Bounding box coordinate data:
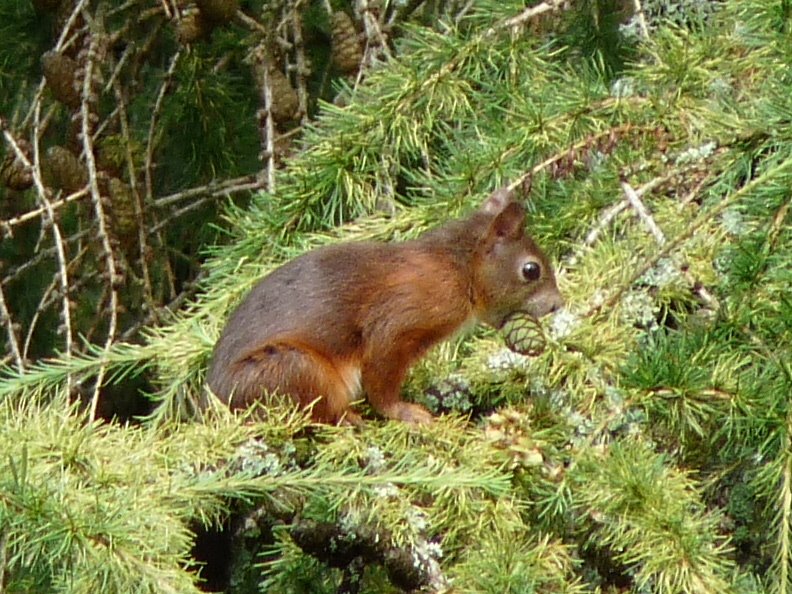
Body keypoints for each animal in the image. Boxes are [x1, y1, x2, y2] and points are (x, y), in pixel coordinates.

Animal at [207, 187, 560, 424]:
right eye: (531, 270)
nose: (558, 305)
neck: (457, 270)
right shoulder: (397, 323)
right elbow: (380, 380)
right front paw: (405, 412)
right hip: (294, 368)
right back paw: (348, 419)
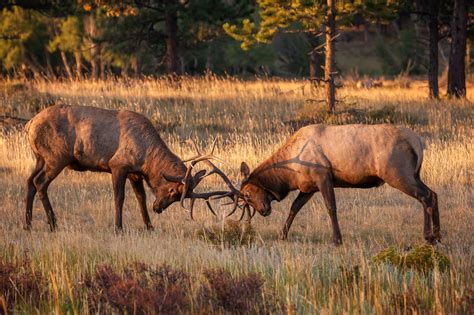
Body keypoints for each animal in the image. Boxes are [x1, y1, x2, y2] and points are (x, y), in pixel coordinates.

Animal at [23, 105, 231, 231]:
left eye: (183, 196)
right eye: (173, 190)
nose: (158, 208)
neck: (147, 159)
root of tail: (29, 124)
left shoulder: (134, 173)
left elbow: (141, 197)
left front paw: (149, 227)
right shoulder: (118, 165)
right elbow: (119, 198)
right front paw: (118, 228)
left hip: (39, 158)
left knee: (29, 181)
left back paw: (28, 224)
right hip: (56, 157)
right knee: (40, 182)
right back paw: (53, 224)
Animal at [227, 124, 440, 247]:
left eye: (247, 193)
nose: (264, 211)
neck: (290, 174)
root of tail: (419, 142)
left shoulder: (323, 176)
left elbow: (331, 207)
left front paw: (337, 239)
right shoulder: (308, 187)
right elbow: (294, 208)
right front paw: (282, 234)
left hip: (397, 173)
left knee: (426, 196)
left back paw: (429, 237)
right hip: (413, 174)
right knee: (434, 193)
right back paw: (437, 236)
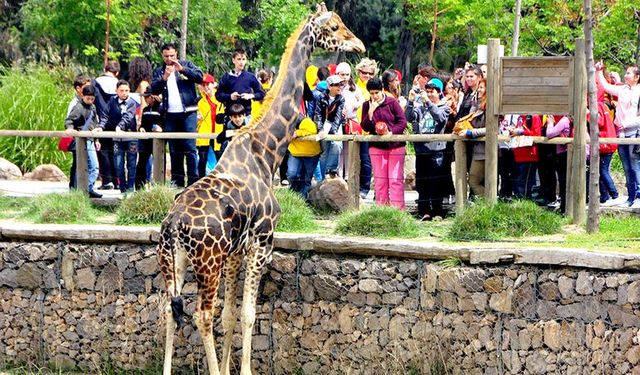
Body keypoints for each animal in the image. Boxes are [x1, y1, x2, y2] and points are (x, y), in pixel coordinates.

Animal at [156, 3, 364, 375]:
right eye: (334, 27)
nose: (359, 45)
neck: (267, 151)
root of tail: (175, 225)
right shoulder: (262, 242)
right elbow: (249, 314)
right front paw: (239, 370)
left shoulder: (235, 251)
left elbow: (231, 314)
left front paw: (227, 368)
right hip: (206, 261)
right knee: (201, 314)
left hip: (173, 258)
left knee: (170, 309)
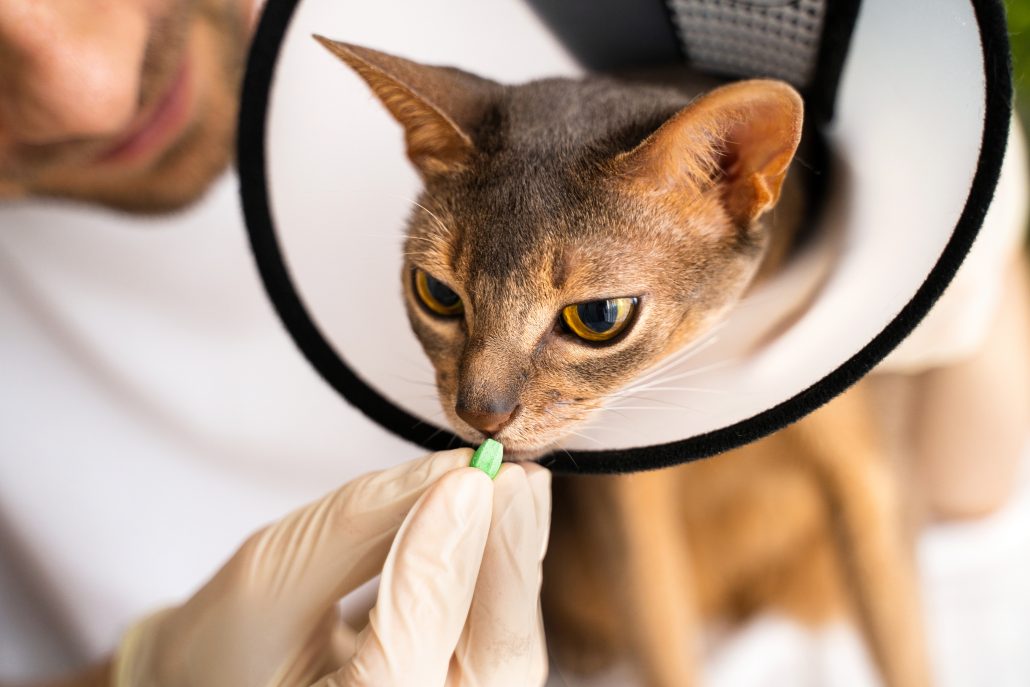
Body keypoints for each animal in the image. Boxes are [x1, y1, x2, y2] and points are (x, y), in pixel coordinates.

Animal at [317, 37, 931, 687]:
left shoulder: (871, 480)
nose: (480, 415)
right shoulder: (628, 508)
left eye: (599, 316)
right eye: (436, 292)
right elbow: (661, 639)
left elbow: (903, 640)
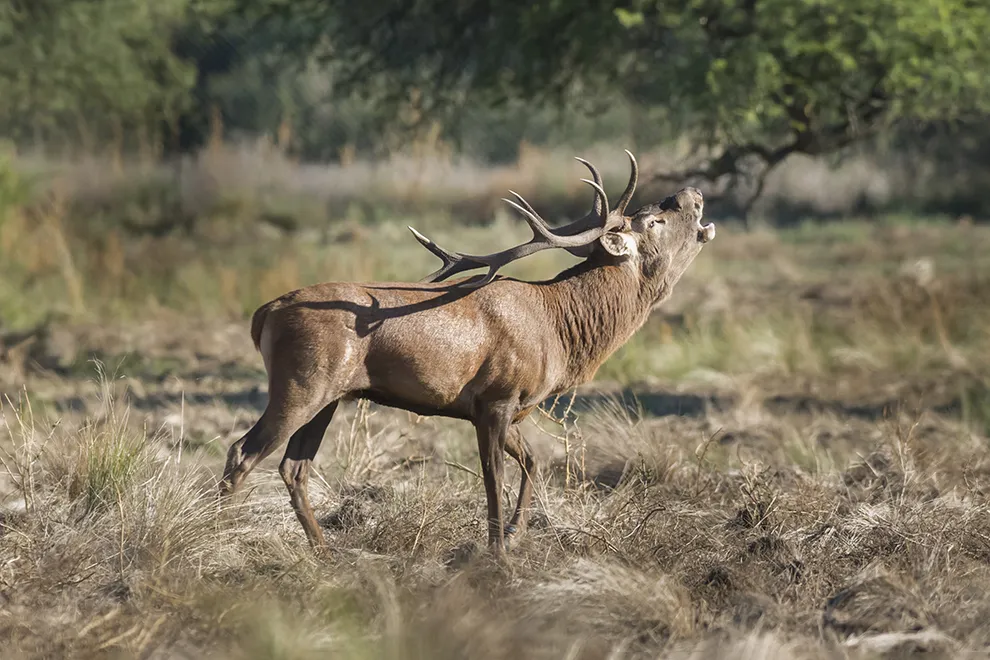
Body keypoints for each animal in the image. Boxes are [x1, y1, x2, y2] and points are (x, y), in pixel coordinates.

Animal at [219, 150, 715, 555]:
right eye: (653, 221)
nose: (691, 193)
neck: (560, 331)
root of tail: (263, 313)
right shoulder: (495, 397)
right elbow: (493, 477)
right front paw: (497, 554)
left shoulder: (508, 407)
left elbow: (532, 461)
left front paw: (514, 534)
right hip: (300, 382)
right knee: (243, 452)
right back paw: (221, 537)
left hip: (330, 395)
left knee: (293, 466)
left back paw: (324, 550)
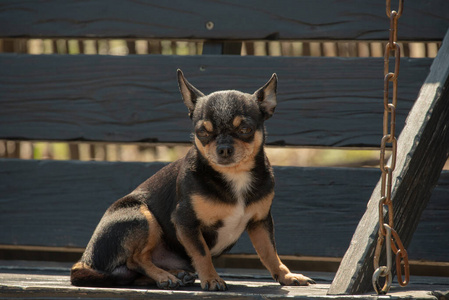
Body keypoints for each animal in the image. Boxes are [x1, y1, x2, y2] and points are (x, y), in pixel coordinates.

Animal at [70, 69, 316, 290]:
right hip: (141, 215)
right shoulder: (186, 221)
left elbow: (269, 252)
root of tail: (84, 260)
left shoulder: (261, 222)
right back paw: (165, 277)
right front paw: (212, 279)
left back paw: (177, 273)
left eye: (245, 129)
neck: (234, 176)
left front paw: (286, 276)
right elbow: (201, 251)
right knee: (135, 259)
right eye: (203, 133)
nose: (224, 148)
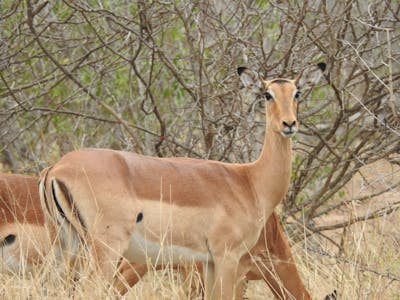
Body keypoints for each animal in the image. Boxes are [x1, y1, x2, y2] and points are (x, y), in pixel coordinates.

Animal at [39, 62, 326, 298]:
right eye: (267, 94)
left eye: (297, 93)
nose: (289, 124)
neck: (249, 182)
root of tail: (56, 168)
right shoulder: (227, 257)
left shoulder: (209, 262)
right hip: (106, 250)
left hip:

EXERCISE INSTRUCTIONS: Each entry should be copied exactly as written, though any pictures stay out.

YOUR RESPONSE:
Body keypoints for each animal in the image. Boxes are [x1, y1, x2, y2] and points are (x, y), in pixel coordinates.

Animal at [207, 187, 560, 424]:
right eye: (531, 270)
nose: (558, 305)
neck: (457, 270)
right shoulder: (397, 323)
right elbow: (380, 380)
right front paw: (405, 412)
right hip: (294, 368)
right back paw: (348, 419)
Body keypoints for each animal in the image. Boxes are [x1, y1, x2, y2] and points are (x, y), in pixel coordinates.

Animal at [23, 105, 231, 231]:
left eye: (183, 196)
right eye: (173, 190)
nose: (158, 208)
neck: (147, 159)
root of tail: (29, 124)
left shoulder: (134, 173)
left elbow: (141, 197)
left front paw: (149, 227)
right shoulder: (118, 165)
right elbow: (119, 198)
right front paw: (118, 228)
left hip: (39, 158)
left knee: (29, 181)
left back paw: (28, 224)
right hip: (56, 157)
right knee: (40, 182)
right back paw: (53, 224)
Animal at [227, 124, 440, 247]:
left eye: (247, 193)
nose: (264, 211)
neck: (290, 174)
root of tail: (419, 142)
left shoulder: (323, 176)
left elbow: (331, 207)
left front paw: (337, 239)
right shoulder: (308, 187)
right elbow: (294, 208)
right front paw: (282, 234)
left hip: (397, 173)
left knee: (426, 196)
left back paw: (429, 237)
right hip: (413, 174)
right knee: (434, 193)
right back paw: (437, 236)
Body keypoints for each animal in the image. Boxes are [x1, y1, x2, y2] and points are (x, y), in pixel coordinates.

Animal at [156, 3, 364, 375]:
right eye: (334, 27)
nose: (359, 45)
neck: (267, 151)
root of tail: (175, 225)
right shoulder: (262, 242)
right elbow: (249, 314)
right front paw: (239, 370)
left shoulder: (235, 251)
left elbow: (231, 314)
left front paw: (227, 368)
right hip: (206, 261)
right knee: (201, 314)
left hip: (173, 258)
left knee: (170, 309)
Body keypoints for each animal in the image. Boxes are [x1, y1, x2, y2] and points are (x, y), in pixel coordinates.

Animal at [317, 37, 931, 687]:
left shoulder: (871, 480)
nose: (480, 415)
right shoulder: (628, 508)
left eye: (599, 316)
right eye: (436, 292)
right elbow: (661, 639)
left elbow: (903, 640)
Body keypoints for each animal in the image. Boxes are [x1, y1, x2, y2] and points are (x, y), in pixel coordinates.

Animal at [219, 150, 715, 555]:
right eye: (653, 221)
nose: (691, 193)
neck: (560, 331)
root of tail: (263, 313)
right shoulder: (495, 397)
right elbow: (493, 477)
right front paw: (497, 554)
left shoulder: (508, 407)
left elbow: (532, 461)
left front paw: (514, 534)
right hip: (300, 382)
right knee: (243, 452)
right back paw: (221, 537)
left hip: (330, 395)
left knee: (293, 466)
left back paw: (324, 550)
Body keypoints for each animal in the image. Boxes are [x1, y1, x2, y2] and points are (x, y), in pixel coordinates.

Animal at [70, 69, 316, 290]:
right hip: (141, 215)
right shoulder: (186, 221)
left elbow: (269, 252)
root of tail: (84, 260)
left shoulder: (261, 222)
right back paw: (165, 277)
right front paw: (212, 279)
left back paw: (177, 273)
left eye: (245, 129)
neck: (234, 176)
left front paw: (286, 276)
right elbow: (201, 251)
right knee: (135, 259)
right eye: (203, 133)
nose: (224, 148)
Body keypoints for each animal in the image. Boxes are [x1, y1, x2, y2] and points are (x, y), in pixel coordinates.

Animal at [39, 62, 326, 298]:
right eye: (267, 94)
left eye: (297, 93)
nose: (289, 124)
neck: (249, 182)
root of tail: (56, 168)
right shoulder: (227, 257)
left shoulder: (209, 262)
right hip: (106, 250)
left hip:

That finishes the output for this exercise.